— EXERCISE DIRECTIONS —
Copy out each line of the records below word for word, keeping every line in its original order.

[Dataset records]
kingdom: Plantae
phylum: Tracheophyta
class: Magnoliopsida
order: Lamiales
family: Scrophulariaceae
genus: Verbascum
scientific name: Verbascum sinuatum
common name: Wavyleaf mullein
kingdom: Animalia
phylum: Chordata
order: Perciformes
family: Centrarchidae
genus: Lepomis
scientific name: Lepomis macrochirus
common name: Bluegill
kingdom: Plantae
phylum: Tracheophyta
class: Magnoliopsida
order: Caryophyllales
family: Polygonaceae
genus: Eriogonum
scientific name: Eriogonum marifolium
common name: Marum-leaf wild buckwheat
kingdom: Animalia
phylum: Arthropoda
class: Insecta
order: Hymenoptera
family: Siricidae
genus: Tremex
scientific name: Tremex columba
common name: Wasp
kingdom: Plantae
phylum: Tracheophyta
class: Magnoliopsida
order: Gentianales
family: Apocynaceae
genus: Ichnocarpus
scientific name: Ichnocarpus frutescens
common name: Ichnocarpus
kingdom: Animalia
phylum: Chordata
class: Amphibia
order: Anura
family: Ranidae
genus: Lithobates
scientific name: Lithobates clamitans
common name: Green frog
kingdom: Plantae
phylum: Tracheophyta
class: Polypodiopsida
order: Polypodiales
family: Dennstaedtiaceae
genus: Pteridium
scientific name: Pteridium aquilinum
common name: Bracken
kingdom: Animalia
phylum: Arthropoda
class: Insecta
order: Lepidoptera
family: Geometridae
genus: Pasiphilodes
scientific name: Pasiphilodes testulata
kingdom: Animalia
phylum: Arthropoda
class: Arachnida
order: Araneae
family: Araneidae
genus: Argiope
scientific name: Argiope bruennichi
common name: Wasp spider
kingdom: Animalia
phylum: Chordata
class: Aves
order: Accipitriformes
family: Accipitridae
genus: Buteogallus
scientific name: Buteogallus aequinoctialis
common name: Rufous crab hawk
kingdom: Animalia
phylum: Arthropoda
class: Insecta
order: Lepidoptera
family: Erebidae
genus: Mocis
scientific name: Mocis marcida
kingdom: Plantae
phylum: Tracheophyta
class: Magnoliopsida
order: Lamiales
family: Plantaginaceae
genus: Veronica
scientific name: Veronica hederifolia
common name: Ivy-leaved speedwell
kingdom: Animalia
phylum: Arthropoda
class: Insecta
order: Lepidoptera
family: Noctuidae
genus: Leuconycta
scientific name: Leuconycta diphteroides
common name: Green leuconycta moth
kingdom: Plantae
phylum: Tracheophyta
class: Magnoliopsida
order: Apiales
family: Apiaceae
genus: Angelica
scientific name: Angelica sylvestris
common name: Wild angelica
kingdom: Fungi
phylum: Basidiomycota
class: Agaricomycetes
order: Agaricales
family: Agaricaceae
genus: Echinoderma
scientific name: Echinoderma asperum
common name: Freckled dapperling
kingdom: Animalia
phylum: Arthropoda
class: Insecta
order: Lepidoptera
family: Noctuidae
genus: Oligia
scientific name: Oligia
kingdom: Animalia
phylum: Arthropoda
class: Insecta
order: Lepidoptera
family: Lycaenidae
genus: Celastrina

— SOLVED PROBLEM —
kingdom: Plantae
phylum: Tracheophyta
class: Magnoliopsida
order: Lamiales
family: Scrophulariaceae
genus: Verbascum
scientific name: Verbascum sinuatum
common name: Wavyleaf mullein
kingdom: Animalia
phylum: Chordata
order: Perciformes
family: Centrarchidae
genus: Lepomis
scientific name: Lepomis macrochirus
common name: Bluegill
kingdom: Plantae
phylum: Tracheophyta
class: Magnoliopsida
order: Caryophyllales
family: Polygonaceae
genus: Eriogonum
scientific name: Eriogonum marifolium
common name: Marum-leaf wild buckwheat
kingdom: Animalia
phylum: Arthropoda
class: Insecta
order: Hymenoptera
family: Siricidae
genus: Tremex
scientific name: Tremex columba
common name: Wasp
kingdom: Plantae
phylum: Tracheophyta
class: Magnoliopsida
order: Gentianales
family: Apocynaceae
genus: Ichnocarpus
scientific name: Ichnocarpus frutescens
common name: Ichnocarpus
kingdom: Animalia
phylum: Chordata
class: Amphibia
order: Anura
family: Ranidae
genus: Lithobates
scientific name: Lithobates clamitans
common name: Green frog
kingdom: Plantae
phylum: Tracheophyta
class: Polypodiopsida
order: Polypodiales
family: Dennstaedtiaceae
genus: Pteridium
scientific name: Pteridium aquilinum
common name: Bracken
kingdom: Animalia
phylum: Arthropoda
class: Insecta
order: Lepidoptera
family: Geometridae
genus: Pasiphilodes
scientific name: Pasiphilodes testulata
kingdom: Animalia
phylum: Arthropoda
class: Arachnida
order: Araneae
family: Araneidae
genus: Argiope
scientific name: Argiope bruennichi
common name: Wasp spider
kingdom: Animalia
phylum: Chordata
class: Aves
order: Accipitriformes
family: Accipitridae
genus: Buteogallus
scientific name: Buteogallus aequinoctialis
common name: Rufous crab hawk
kingdom: Animalia
phylum: Arthropoda
class: Insecta
order: Lepidoptera
family: Erebidae
genus: Mocis
scientific name: Mocis marcida
kingdom: Plantae
phylum: Tracheophyta
class: Magnoliopsida
order: Lamiales
family: Plantaginaceae
genus: Veronica
scientific name: Veronica hederifolia
common name: Ivy-leaved speedwell
kingdom: Animalia
phylum: Arthropoda
class: Insecta
order: Lepidoptera
family: Noctuidae
genus: Leuconycta
scientific name: Leuconycta diphteroides
common name: Green leuconycta moth
kingdom: Plantae
phylum: Tracheophyta
class: Magnoliopsida
order: Apiales
family: Apiaceae
genus: Angelica
scientific name: Angelica sylvestris
common name: Wild angelica
kingdom: Fungi
phylum: Basidiomycota
class: Agaricomycetes
order: Agaricales
family: Agaricaceae
genus: Echinoderma
scientific name: Echinoderma asperum
common name: Freckled dapperling
kingdom: Animalia
phylum: Arthropoda
class: Insecta
order: Lepidoptera
family: Noctuidae
genus: Oligia
scientific name: Oligia
kingdom: Animalia
phylum: Arthropoda
class: Insecta
order: Lepidoptera
family: Lycaenidae
genus: Celastrina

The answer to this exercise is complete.